A deux semaines du vote tant attendu et craint à la fois, la bataille électorale fait rage en Tunisie.
Attentes et espoirs
Attendu, parce que l'élection d'une assemblée constituante le 23 Octobre prochain représente un moment historique et une grande étape dans le parcours révolutionnaire dans lequel le pays s'est engagé. L'élection d'une assemblée nous éloignera alors du temps de la dictature, et nous rapprochera davantage de la nouvelle République tant espérée. Attendu, parce qu'une majorité de tunisiens aspirent à rompre, plus ou moins radicalement, avec l'ancien système corrompu et ses sphères clientélistes; et à retrouver un semblant de stabilité avec des instances gouvernantes légitimes et réprésenttives de la volonté populaire.

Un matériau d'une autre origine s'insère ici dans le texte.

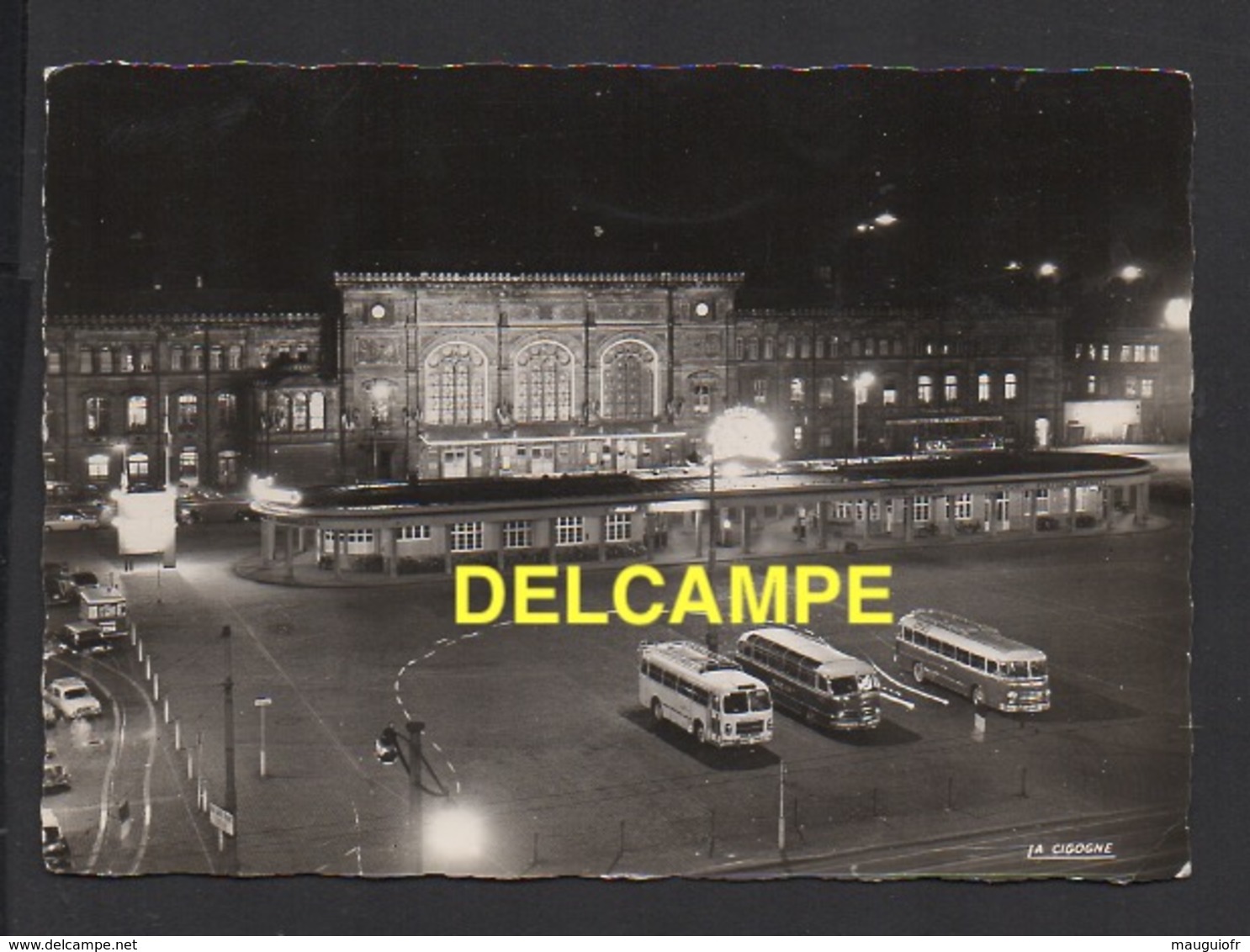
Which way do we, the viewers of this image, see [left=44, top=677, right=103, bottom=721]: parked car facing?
facing the viewer and to the right of the viewer

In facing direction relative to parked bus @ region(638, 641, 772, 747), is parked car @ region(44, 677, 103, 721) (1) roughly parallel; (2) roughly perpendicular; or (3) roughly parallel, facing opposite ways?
roughly parallel

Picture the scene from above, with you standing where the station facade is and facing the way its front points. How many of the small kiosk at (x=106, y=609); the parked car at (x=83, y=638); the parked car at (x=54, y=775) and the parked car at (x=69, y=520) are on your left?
0

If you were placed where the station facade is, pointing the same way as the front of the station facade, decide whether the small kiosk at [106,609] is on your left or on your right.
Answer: on your right

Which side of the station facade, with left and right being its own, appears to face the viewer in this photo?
front

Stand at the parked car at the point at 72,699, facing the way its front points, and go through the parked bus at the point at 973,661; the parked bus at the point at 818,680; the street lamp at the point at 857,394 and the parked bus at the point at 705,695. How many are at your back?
0

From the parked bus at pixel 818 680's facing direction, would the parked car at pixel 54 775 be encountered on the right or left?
on its right

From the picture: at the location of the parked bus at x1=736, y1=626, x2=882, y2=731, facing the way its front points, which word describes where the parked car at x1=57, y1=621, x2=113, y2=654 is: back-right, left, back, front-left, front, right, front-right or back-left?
back-right

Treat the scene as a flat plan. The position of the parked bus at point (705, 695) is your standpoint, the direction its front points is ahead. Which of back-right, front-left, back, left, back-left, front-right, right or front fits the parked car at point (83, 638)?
back-right

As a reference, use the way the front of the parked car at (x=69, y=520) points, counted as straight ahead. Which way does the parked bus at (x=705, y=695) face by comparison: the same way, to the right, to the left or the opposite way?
to the right

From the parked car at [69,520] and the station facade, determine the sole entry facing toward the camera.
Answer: the station facade

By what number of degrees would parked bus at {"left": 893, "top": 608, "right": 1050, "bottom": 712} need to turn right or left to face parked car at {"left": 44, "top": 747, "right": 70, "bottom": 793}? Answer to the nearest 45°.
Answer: approximately 135° to its right

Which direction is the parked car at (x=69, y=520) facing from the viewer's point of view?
to the viewer's right

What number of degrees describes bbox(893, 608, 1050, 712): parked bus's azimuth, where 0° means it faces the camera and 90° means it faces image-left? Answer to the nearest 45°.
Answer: approximately 315°

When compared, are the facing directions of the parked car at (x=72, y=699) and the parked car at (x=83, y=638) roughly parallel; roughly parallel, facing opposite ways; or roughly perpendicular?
roughly parallel
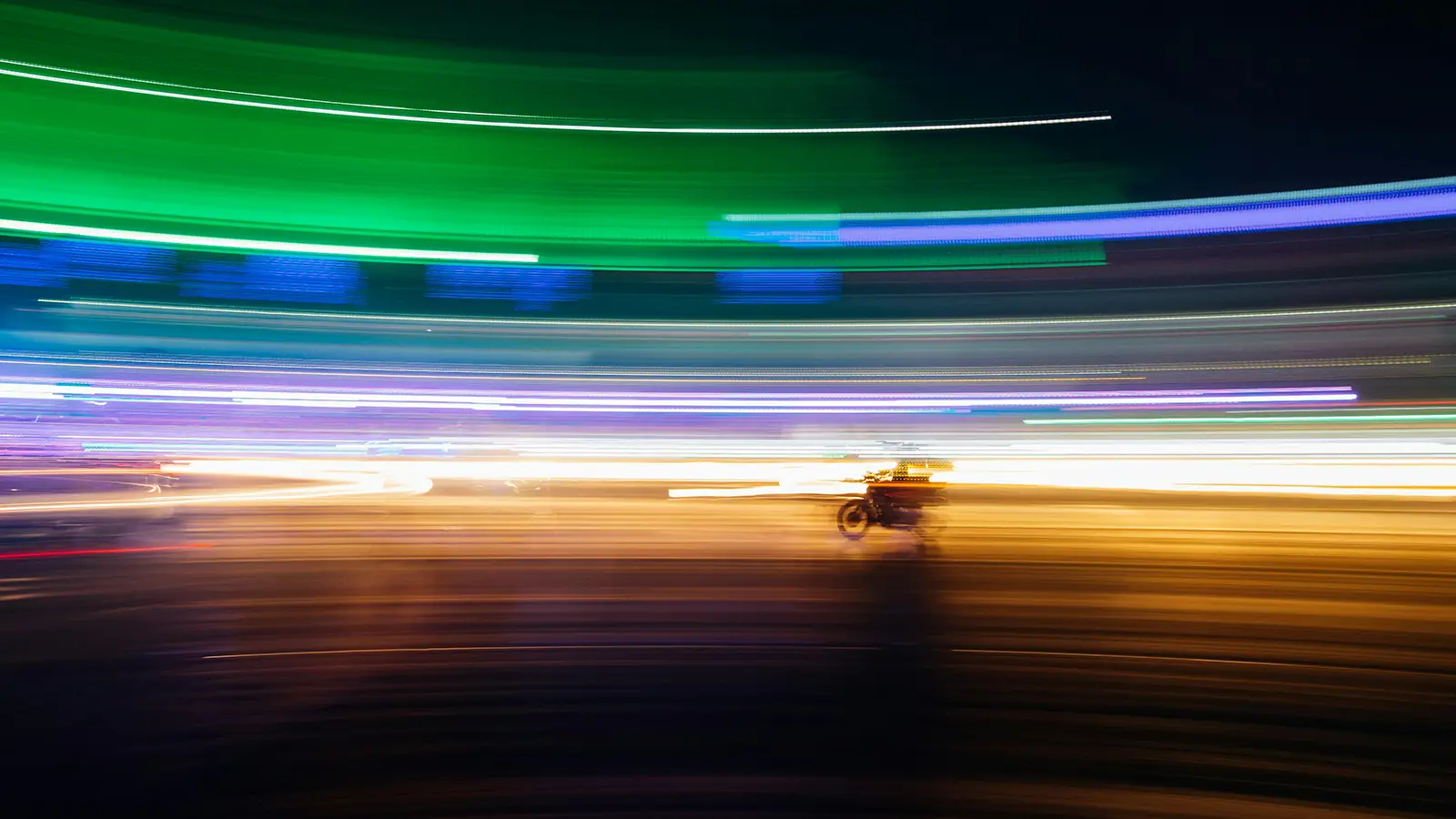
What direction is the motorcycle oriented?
to the viewer's left
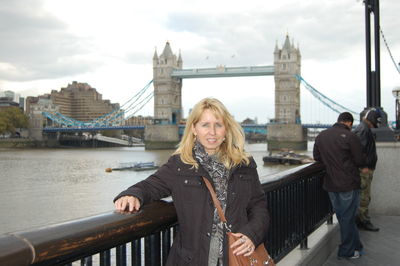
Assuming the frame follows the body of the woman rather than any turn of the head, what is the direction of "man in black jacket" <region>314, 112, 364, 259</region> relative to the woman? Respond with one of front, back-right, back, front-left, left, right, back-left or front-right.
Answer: back-left

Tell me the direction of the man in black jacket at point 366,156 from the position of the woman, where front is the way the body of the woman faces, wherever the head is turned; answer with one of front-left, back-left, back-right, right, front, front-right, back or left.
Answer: back-left

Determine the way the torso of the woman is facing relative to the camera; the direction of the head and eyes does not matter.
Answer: toward the camera
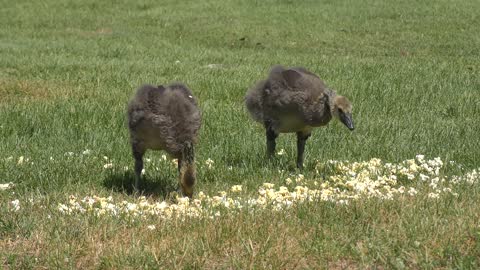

Craintes et mauvais souvenirs...
Craint, parce que l'exercice est inédit, inconnu et non maîtrisé par tous les tunisiens. Les gens craignent que la bataille de programmes et de propositions en cours ne se transforme en bataille des rangées entre militants de différents courants à l'issue du scrutin. Ils craignent que les partis politiques ne soient de mauvais joueurs, si toutefois le résultat du scutin n'était pas à leur avantage. Ils craignent d'être décus, tout simplement, de la composition de la future assemblée. La récente alerte à l’attention des voyageurs américains émise par le Département d’Etat américain est venue renforcer ce climat de psychose...
Il faut dire que personne ne garde de bons souvenirs des dernières législatives pluralistes organisées en Tunisie en avril 1989, qui a consacré la popularité des islamistes dans plusieurs gouvernerats du pays, (avec des scores de plus de 25% réalisés à Bizerte, à Ben Arous, à Tozeur et Kébili...), et qui a généré une longue période de répression, de violences et d'autoritarisme partout dans le pays. Personne n'a oublié, aussi, la période noire vécue par les algériens voisins suite à la victoire du FIS aux législatives de 1991, et la guerre civile qui s'en est suivie.
Quelle future assemblée?
Tout le monde est donc suspendu à cette date fatidique du 23 Octobre, et se demande quelle sera la suite des évènements?
Dans le meilleur des cas, les gens espèrent la naissance de coalitions et la formation d'un certain équilibre des forces au sein de l'assemblée qui puisse favoriser le débat sans handicaper l'avancée des réformes. Le scénario qui inquiète est celui où l'on pourrait se retrouver avec d'un côté, un bloc hégémonique, et de l'autre, l'éclatement des sièges entre de multiples petites formations incapables de se regrouper, un schéma qui favoriserait les divisions et les disputes interminables. Des scénarios qui ne tiennent compte ni des centaines de candidats indépendants à l'assemblée, ni de la place qu'occuperont les "destouriens", braves héritiers des dictatures de Bourguiba et de Ben Ali, et qui font tout pour ocupper le plus grand terrain dans la future assemblée...
Pour l'instant, les principaux partis n'ont pas complètement rabattu toutes leurs cartes. L'individualisme l'emporte encore au sein des grandes formations comme Ettakattol, Al Kotb (Pôle Démocratique Progressiste, qui monte en force depuis un certain temps), le PDP, etc. Même si ce dernier parti commence à tendre la perche aux autres, se positionnant déjà comme leader de l'éventuelle future coalition...
Le parti Ennahdha, quant à lui, continue de développr une quasi-obssession du légalisme et du concenus, et de cultiver le tabou de la violence que certains lui prêtent. Plutôt que de parler de l'islam comme référentiel originel, ils préfèrent mettre en avant leur ancrage dans la morale et dans les valeurs arabo-musulmanes, se positionnant ainsi comme un parti conservateur, mais "civil" et "normalisé" dans le jeu démocratique. Ils s'enorgueillent de leur popularité supposée, avec comme seul crédo : "n'ayez pas peur de nous, on ne vous fera pas de mal" pour conquérir les voix les plus sceptiques.
Une chose est sûre, tout cela dépendera d'un seul facteur, le taux de participation à ce vote. Plus les tunisiens voteront en masse, meilleure sera la représentativité de la future assemblée, plus forte sera l'impulsion qu'ils pourront lui donner et plus grande sera sa responsabilité face à ce peuple qui n'aspire qu'à une seule chose, un meilleur avenir.